Assignment: Each entry should be restated word for word, with all pictures left out.

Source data
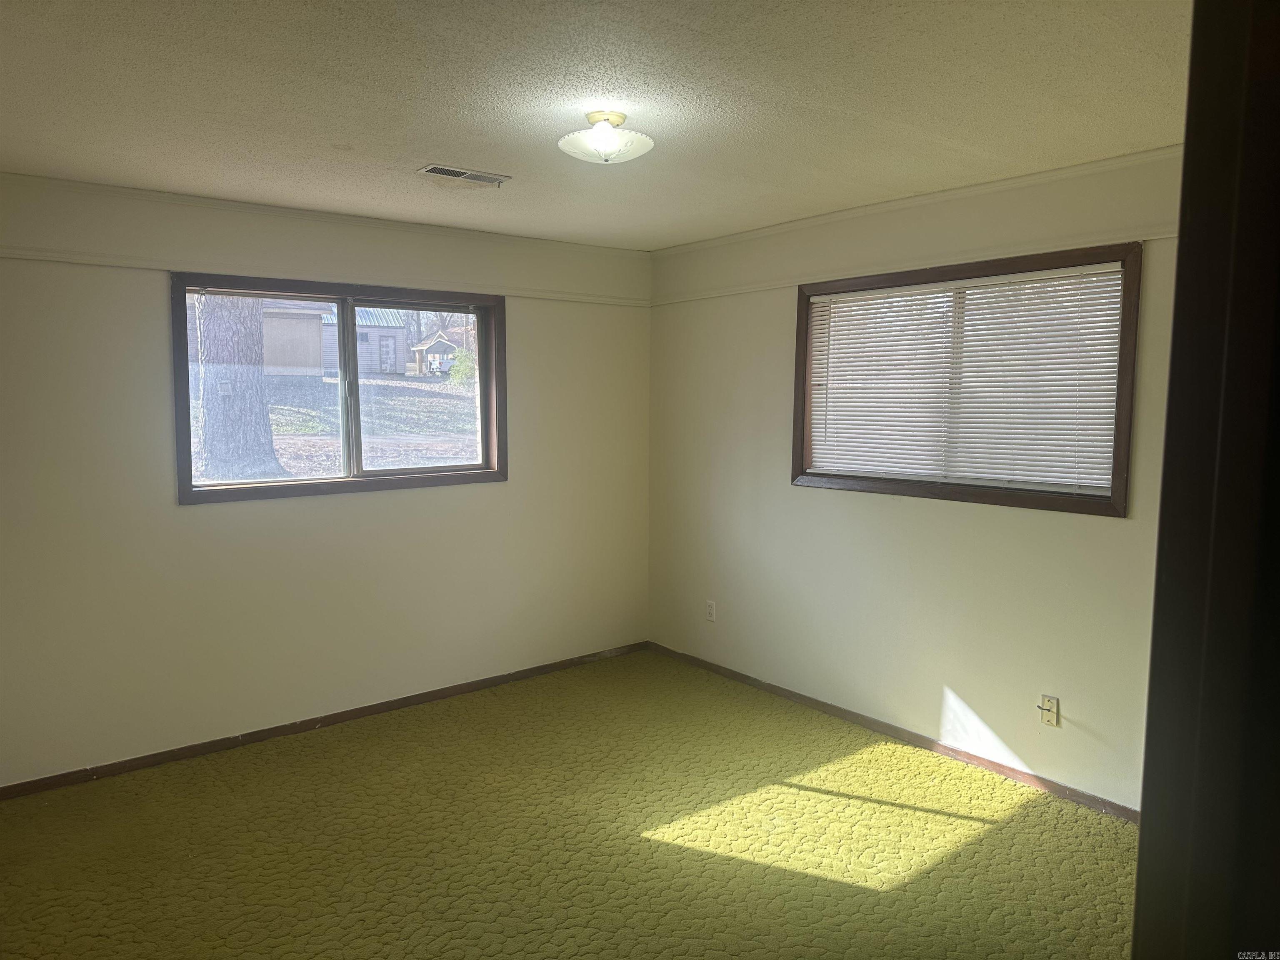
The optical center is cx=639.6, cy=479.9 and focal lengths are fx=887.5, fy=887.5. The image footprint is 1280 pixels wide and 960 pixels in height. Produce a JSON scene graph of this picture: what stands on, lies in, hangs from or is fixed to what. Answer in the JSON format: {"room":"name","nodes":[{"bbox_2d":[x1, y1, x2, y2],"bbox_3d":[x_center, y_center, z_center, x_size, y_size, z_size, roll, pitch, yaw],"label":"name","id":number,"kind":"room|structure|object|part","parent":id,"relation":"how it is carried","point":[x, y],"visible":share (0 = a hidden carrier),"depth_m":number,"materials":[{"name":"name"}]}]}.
{"room":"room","nodes":[
{"label":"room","id":0,"kind":"room"},
{"bbox_2d":[0,171,649,789],"bbox_3d":[-1.516,-0.037,4.269,4.150,2.447,0.163,-4,7,-39],"label":"left wall","id":1,"kind":"structure","parent":0,"point":[496,496],"depth_m":4.01,"materials":[{"name":"paint"}]},
{"bbox_2d":[0,640,646,800],"bbox_3d":[-1.450,1.150,4.326,3.834,0.066,0.014,-4,7,-39],"label":"baseboard","id":2,"kind":"structure","parent":1,"relation":"attached to","point":[300,724],"depth_m":4.15,"materials":[{"name":"brown wood"}]},
{"bbox_2d":[0,172,647,257],"bbox_3d":[-1.500,-1.223,4.115,3.780,0.055,0.032,-4,7,-39],"label":"crown molding","id":3,"kind":"structure","parent":1,"relation":"attached to","point":[237,203],"depth_m":4.02,"materials":[{"name":"white paint"}]},
{"bbox_2d":[0,244,648,306],"bbox_3d":[-1.431,-0.958,4.195,3.555,0.048,0.025,-4,7,-39],"label":"picture rail","id":4,"kind":"object","parent":1,"relation":"attached to","point":[86,262],"visible":0.81,"depth_m":4.01,"materials":[{"name":"paint"}]},
{"bbox_2d":[172,271,507,503],"bbox_3d":[-1.397,-0.435,4.365,1.624,0.992,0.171,-4,7,-39],"label":"window","id":5,"kind":"structure","parent":1,"relation":"in","point":[436,469],"depth_m":4.34,"materials":[{"name":"brown"}]},
{"bbox_3d":[-1.772,-0.385,4.203,0.754,0.882,0.051,-4,7,-39],"label":"pane","id":6,"kind":"part","parent":5,"relation":"part of","materials":[{"name":"glass"}]},
{"bbox_3d":[-1.489,-0.426,4.530,0.089,0.917,0.161,-4,7,-39],"label":"mullion","id":7,"kind":"part","parent":5,"relation":"part of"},
{"bbox_3d":[-1.141,-0.430,4.693,0.753,0.935,0.057,-4,7,-39],"label":"pane","id":8,"kind":"part","parent":5,"relation":"part of","materials":[{"name":"glass"}]},
{"bbox_2d":[0,649,1140,959],"bbox_3d":[-0.112,1.421,2.430,4.369,0.109,4.982,-4,7,-39],"label":"carpet floor","id":9,"kind":"structure","parent":0,"point":[968,824],"depth_m":3.15,"materials":[{"name":"carpet"}]},
{"bbox_2d":[1133,0,1279,959],"bbox_3d":[0.580,0.420,0.761,0.962,2.208,0.263,-4,7,-39],"label":"door frame","id":10,"kind":"structure","parent":9,"relation":"on","point":[1167,431],"depth_m":0.89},
{"bbox_2d":[0,0,1188,248],"bbox_3d":[-0.173,-1.129,2.295,4.255,0.121,4.740,-4,7,-39],"label":"ceiling","id":11,"kind":"structure","parent":0,"point":[436,146],"depth_m":2.53,"materials":[{"name":"white paint"}]},
{"bbox_2d":[416,163,508,184],"bbox_3d":[-0.686,-1.183,3.444,0.326,0.010,0.152,-4,7,-39],"label":"ceiling vent","id":12,"kind":"object","parent":11,"relation":"in","point":[436,170],"visible":0.99,"depth_m":3.43,"materials":[{"name":"metal"}]},
{"bbox_2d":[557,110,654,164],"bbox_3d":[-0.105,-1.050,2.755,0.298,0.138,0.299,-4,7,-39],"label":"ceiling light","id":13,"kind":"object","parent":11,"relation":"attached to","point":[613,143],"visible":0.99,"depth_m":2.69,"materials":[{"name":"white glass"}]},
{"bbox_2d":[647,142,1182,812],"bbox_3d":[1.408,-0.004,3.843,0.162,2.453,4.326,-4,7,-39],"label":"right wall","id":14,"kind":"structure","parent":0,"point":[950,514],"depth_m":3.97,"materials":[{"name":"paint"}]},
{"bbox_2d":[705,599,717,621],"bbox_3d":[0.400,0.740,5.027,0.009,0.117,0.071,-4,7,-39],"label":"wall socket","id":15,"kind":"object","parent":14,"relation":"attached to","point":[711,608],"visible":0.99,"depth_m":5.02,"materials":[{"name":"white plastic"}]},
{"bbox_2d":[647,641,1138,824],"bbox_3d":[1.180,1.171,4.095,0.013,0.064,3.655,-4,7,-39],"label":"baseboard","id":16,"kind":"structure","parent":14,"relation":"attached to","point":[857,716],"depth_m":3.97,"materials":[{"name":"brown wood"}]},
{"bbox_2d":[655,224,1173,304],"bbox_3d":[1.204,-0.944,3.868,0.025,0.048,3.480,-4,7,-39],"label":"picture rail","id":17,"kind":"object","parent":14,"relation":"attached to","point":[756,288],"visible":0.62,"depth_m":3.78,"materials":[{"name":"paint"}]},
{"bbox_2d":[656,144,1182,257],"bbox_3d":[1.317,-1.186,3.686,0.035,0.055,3.868,-4,7,-39],"label":"crown molding","id":18,"kind":"structure","parent":14,"relation":"attached to","point":[846,216],"depth_m":3.70,"materials":[{"name":"white paint"}]},
{"bbox_2d":[790,240,1143,515],"bbox_3d":[1.334,-0.407,3.863,0.162,1.003,1.577,-4,7,-39],"label":"window","id":19,"kind":"structure","parent":14,"relation":"in","point":[798,364],"depth_m":3.69,"materials":[{"name":"brown wood"}]},
{"bbox_2d":[805,262,1127,492],"bbox_3d":[1.316,-0.419,3.837,0.041,0.831,1.513,-4,7,-39],"label":"window blind","id":20,"kind":"object","parent":19,"relation":"attached to","point":[833,323],"visible":0.93,"depth_m":3.71,"materials":[{"name":"white plastic"}]},
{"bbox_2d":[1037,694,1059,726],"bbox_3d":[1.614,0.914,3.514,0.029,0.114,0.071,-4,7,-39],"label":"wall plate","id":21,"kind":"object","parent":14,"relation":"attached to","point":[1050,716],"visible":0.99,"depth_m":3.51,"materials":[{"name":"plastic"}]},
{"label":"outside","id":22,"kind":"structure","parent":0,"visible":0},
{"bbox_2d":[192,370,478,479],"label":"ground","id":23,"kind":"structure","parent":22,"point":[274,436],"materials":[{"name":"green plant"}]},
{"bbox_2d":[193,294,281,478],"bbox_3d":[-5.706,-5.989,10.952,4.785,10.895,4.805,-4,7,-39],"label":"tree trunk","id":24,"kind":"object","parent":23,"relation":"on","point":[261,407],"visible":0.47,"depth_m":10.93,"materials":[{"name":"plant"}]},
{"bbox_2d":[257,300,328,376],"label":"shed","id":25,"kind":"structure","parent":23,"relation":"on","point":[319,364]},
{"bbox_2d":[318,307,409,376],"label":"shed","id":26,"kind":"structure","parent":23,"relation":"on","point":[391,337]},
{"bbox_2d":[408,332,461,376],"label":"carport","id":27,"kind":"object","parent":23,"relation":"on","point":[428,348],"visible":0.66,"materials":[{"name":"wood"}]},
{"bbox_2d":[446,347,477,391],"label":"bush","id":28,"kind":"object","parent":23,"relation":"on","point":[459,369],"visible":0.5,"materials":[{"name":"green plant"}]}
]}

Result of this exercise:
The optical center is cx=639.6, cy=479.9 and focal lengths are fx=887.5, fy=887.5. The image footprint is 1280 pixels wide and 960 pixels in height. Produce a JSON scene graph of this picture: what stands on, lies in, hangs from or is fixed to what. Answer in the JSON format: {"room":"name","nodes":[{"bbox_2d":[x1, y1, x2, y2],"bbox_3d":[x_center, y_center, z_center, x_size, y_size, z_size, roll, pitch, yaw],"label":"name","id":number,"kind":"room|structure|object|part","parent":id,"relation":"how it is carried","point":[x, y],"visible":share (0 = a hidden carrier),"depth_m":number,"materials":[{"name":"name"}]}]}.
{"room":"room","nodes":[
{"label":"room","id":0,"kind":"room"},
{"bbox_2d":[0,171,649,789],"bbox_3d":[-1.516,-0.037,4.269,4.150,2.447,0.163,-4,7,-39],"label":"left wall","id":1,"kind":"structure","parent":0,"point":[496,496],"depth_m":4.01,"materials":[{"name":"paint"}]},
{"bbox_2d":[0,640,646,800],"bbox_3d":[-1.450,1.150,4.326,3.834,0.066,0.014,-4,7,-39],"label":"baseboard","id":2,"kind":"structure","parent":1,"relation":"attached to","point":[300,724],"depth_m":4.15,"materials":[{"name":"brown wood"}]},
{"bbox_2d":[0,172,647,257],"bbox_3d":[-1.500,-1.223,4.115,3.780,0.055,0.032,-4,7,-39],"label":"crown molding","id":3,"kind":"structure","parent":1,"relation":"attached to","point":[237,203],"depth_m":4.02,"materials":[{"name":"white paint"}]},
{"bbox_2d":[0,244,648,306],"bbox_3d":[-1.431,-0.958,4.195,3.555,0.048,0.025,-4,7,-39],"label":"picture rail","id":4,"kind":"object","parent":1,"relation":"attached to","point":[86,262],"visible":0.81,"depth_m":4.01,"materials":[{"name":"paint"}]},
{"bbox_2d":[172,271,507,503],"bbox_3d":[-1.397,-0.435,4.365,1.624,0.992,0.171,-4,7,-39],"label":"window","id":5,"kind":"structure","parent":1,"relation":"in","point":[436,469],"depth_m":4.34,"materials":[{"name":"brown"}]},
{"bbox_3d":[-1.772,-0.385,4.203,0.754,0.882,0.051,-4,7,-39],"label":"pane","id":6,"kind":"part","parent":5,"relation":"part of","materials":[{"name":"glass"}]},
{"bbox_3d":[-1.489,-0.426,4.530,0.089,0.917,0.161,-4,7,-39],"label":"mullion","id":7,"kind":"part","parent":5,"relation":"part of"},
{"bbox_3d":[-1.141,-0.430,4.693,0.753,0.935,0.057,-4,7,-39],"label":"pane","id":8,"kind":"part","parent":5,"relation":"part of","materials":[{"name":"glass"}]},
{"bbox_2d":[0,649,1140,959],"bbox_3d":[-0.112,1.421,2.430,4.369,0.109,4.982,-4,7,-39],"label":"carpet floor","id":9,"kind":"structure","parent":0,"point":[968,824],"depth_m":3.15,"materials":[{"name":"carpet"}]},
{"bbox_2d":[1133,0,1279,959],"bbox_3d":[0.580,0.420,0.761,0.962,2.208,0.263,-4,7,-39],"label":"door frame","id":10,"kind":"structure","parent":9,"relation":"on","point":[1167,431],"depth_m":0.89},
{"bbox_2d":[0,0,1188,248],"bbox_3d":[-0.173,-1.129,2.295,4.255,0.121,4.740,-4,7,-39],"label":"ceiling","id":11,"kind":"structure","parent":0,"point":[436,146],"depth_m":2.53,"materials":[{"name":"white paint"}]},
{"bbox_2d":[416,163,508,184],"bbox_3d":[-0.686,-1.183,3.444,0.326,0.010,0.152,-4,7,-39],"label":"ceiling vent","id":12,"kind":"object","parent":11,"relation":"in","point":[436,170],"visible":0.99,"depth_m":3.43,"materials":[{"name":"metal"}]},
{"bbox_2d":[557,110,654,164],"bbox_3d":[-0.105,-1.050,2.755,0.298,0.138,0.299,-4,7,-39],"label":"ceiling light","id":13,"kind":"object","parent":11,"relation":"attached to","point":[613,143],"visible":0.99,"depth_m":2.69,"materials":[{"name":"white glass"}]},
{"bbox_2d":[647,142,1182,812],"bbox_3d":[1.408,-0.004,3.843,0.162,2.453,4.326,-4,7,-39],"label":"right wall","id":14,"kind":"structure","parent":0,"point":[950,514],"depth_m":3.97,"materials":[{"name":"paint"}]},
{"bbox_2d":[705,599,717,621],"bbox_3d":[0.400,0.740,5.027,0.009,0.117,0.071,-4,7,-39],"label":"wall socket","id":15,"kind":"object","parent":14,"relation":"attached to","point":[711,608],"visible":0.99,"depth_m":5.02,"materials":[{"name":"white plastic"}]},
{"bbox_2d":[647,641,1138,824],"bbox_3d":[1.180,1.171,4.095,0.013,0.064,3.655,-4,7,-39],"label":"baseboard","id":16,"kind":"structure","parent":14,"relation":"attached to","point":[857,716],"depth_m":3.97,"materials":[{"name":"brown wood"}]},
{"bbox_2d":[655,224,1173,304],"bbox_3d":[1.204,-0.944,3.868,0.025,0.048,3.480,-4,7,-39],"label":"picture rail","id":17,"kind":"object","parent":14,"relation":"attached to","point":[756,288],"visible":0.62,"depth_m":3.78,"materials":[{"name":"paint"}]},
{"bbox_2d":[656,144,1182,257],"bbox_3d":[1.317,-1.186,3.686,0.035,0.055,3.868,-4,7,-39],"label":"crown molding","id":18,"kind":"structure","parent":14,"relation":"attached to","point":[846,216],"depth_m":3.70,"materials":[{"name":"white paint"}]},
{"bbox_2d":[790,240,1143,515],"bbox_3d":[1.334,-0.407,3.863,0.162,1.003,1.577,-4,7,-39],"label":"window","id":19,"kind":"structure","parent":14,"relation":"in","point":[798,364],"depth_m":3.69,"materials":[{"name":"brown wood"}]},
{"bbox_2d":[805,262,1127,492],"bbox_3d":[1.316,-0.419,3.837,0.041,0.831,1.513,-4,7,-39],"label":"window blind","id":20,"kind":"object","parent":19,"relation":"attached to","point":[833,323],"visible":0.93,"depth_m":3.71,"materials":[{"name":"white plastic"}]},
{"bbox_2d":[1037,694,1059,726],"bbox_3d":[1.614,0.914,3.514,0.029,0.114,0.071,-4,7,-39],"label":"wall plate","id":21,"kind":"object","parent":14,"relation":"attached to","point":[1050,716],"visible":0.99,"depth_m":3.51,"materials":[{"name":"plastic"}]},
{"label":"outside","id":22,"kind":"structure","parent":0,"visible":0},
{"bbox_2d":[192,370,478,479],"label":"ground","id":23,"kind":"structure","parent":22,"point":[274,436],"materials":[{"name":"green plant"}]},
{"bbox_2d":[193,294,281,478],"bbox_3d":[-5.706,-5.989,10.952,4.785,10.895,4.805,-4,7,-39],"label":"tree trunk","id":24,"kind":"object","parent":23,"relation":"on","point":[261,407],"visible":0.47,"depth_m":10.93,"materials":[{"name":"plant"}]},
{"bbox_2d":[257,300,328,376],"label":"shed","id":25,"kind":"structure","parent":23,"relation":"on","point":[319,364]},
{"bbox_2d":[318,307,409,376],"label":"shed","id":26,"kind":"structure","parent":23,"relation":"on","point":[391,337]},
{"bbox_2d":[408,332,461,376],"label":"carport","id":27,"kind":"object","parent":23,"relation":"on","point":[428,348],"visible":0.66,"materials":[{"name":"wood"}]},
{"bbox_2d":[446,347,477,391],"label":"bush","id":28,"kind":"object","parent":23,"relation":"on","point":[459,369],"visible":0.5,"materials":[{"name":"green plant"}]}
]}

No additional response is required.